►

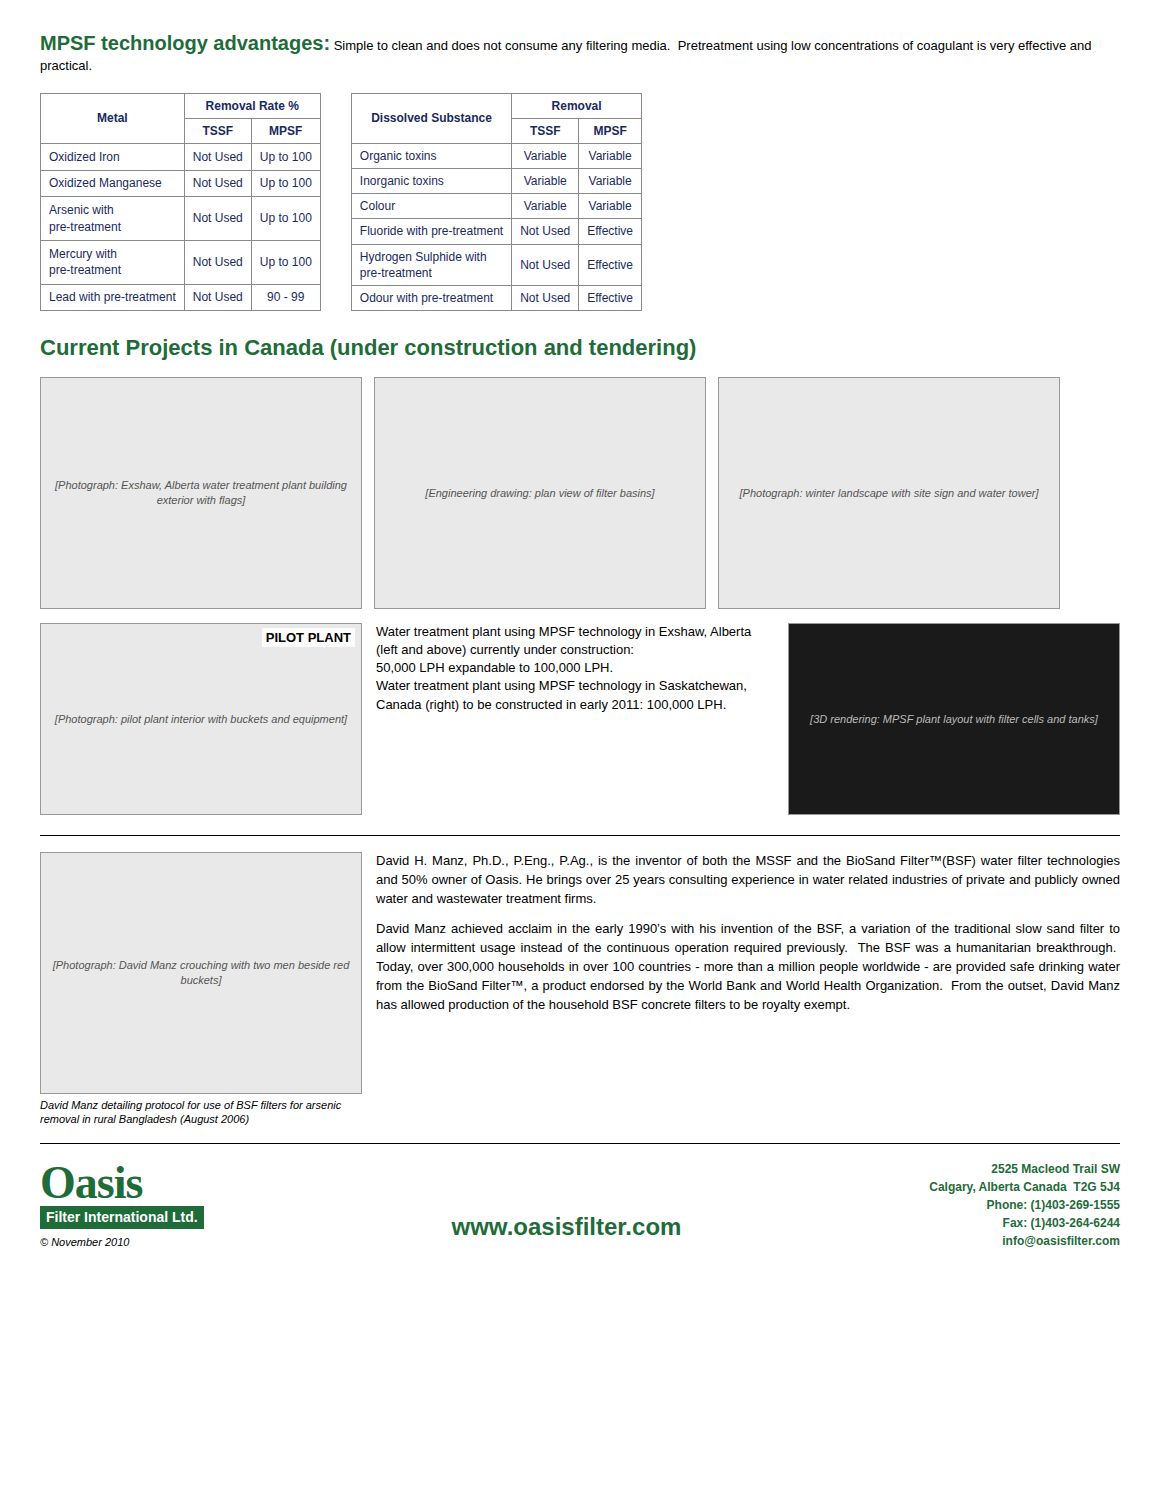MPSF technology advantages:
Simple to clean and does not consume any filtering media. Pretreatment using low concentrations of coagulant is very effective and practical.
| Metal | Removal Rate % |
| --- | --- |
| TSSF | MPSF |
| Oxidized Iron | Not Used | Up to 100 |
| Oxidized Manganese | Not Used | Up to 100 |
| Arsenic with pre-treatment | Not Used | Up to 100 |
| Mercury with pre-treatment | Not Used | Up to 100 |
| Lead with pre-treatment | Not Used | 90 - 99 |
| Dissolved Substance | Removal |
| --- | --- |
| TSSF | MPSF |
| Organic toxins | Variable | Variable |
| Inorganic toxins | Variable | Variable |
| Colour | Variable | Variable |
| Fluoride with pre-treatment | Not Used | Effective |
| Hydrogen Sulphide with pre-treatment | Not Used | Effective |
| Odour with pre-treatment | Not Used | Effective |
Current Projects in Canada (under construction and tendering)
[Photograph: Exshaw, Alberta water treatment plant building exterior with flags]
[Engineering drawing: plan view of filter basins]
[Photograph: winter landscape with site sign and water tower]
PILOT PLANT [Photograph: pilot plant interior with buckets and equipment]
Water treatment plant using MPSF technology in Exshaw, Alberta (left and above) currently under construction:
50,000 LPH expandable to 100,000 LPH.
Water treatment plant using MPSF technology in Saskatchewan, Canada (right) to be constructed in early 2011: 100,000 LPH.
[3D rendering: MPSF plant layout with filter cells and tanks]
[Photograph: David Manz crouching with two men beside red buckets]
David Manz detailing protocol for use of BSF filters for arsenic removal in rural Bangladesh (August 2006)
David H. Manz, Ph.D., P.Eng., P.Ag., is the inventor of both the MSSF and the BioSand Filter™(BSF) water filter technologies and 50% owner of Oasis. He brings over 25 years consulting experience in water related industries of private and publicly owned water and wastewater treatment firms.
David Manz achieved acclaim in the early 1990’s with his invention of the BSF, a variation of the traditional slow sand filter to allow intermittent usage instead of the continuous operation required previously. The BSF was a humanitarian breakthrough. Today, over 300,000 households in over 100 countries - more than a million people worldwide - are provided safe drinking water from the BioSand Filter™, a product endorsed by the World Bank and World Health Organization. From the outset, David Manz has allowed production of the household BSF concrete filters to be royalty exempt.
Oasis
Filter International Ltd.
© November 2010
www.oasisfilter.com
2525 Macleod Trail SW
Calgary, Alberta Canada T2G 5J4
Phone: (1)403-269-1555
Fax: (1)403-264-6244
info@oasisfilter.com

◄

Look over the listing and return each line that holds "oasisfilter".

www.oasisfilter.com
info@oasisfilter.com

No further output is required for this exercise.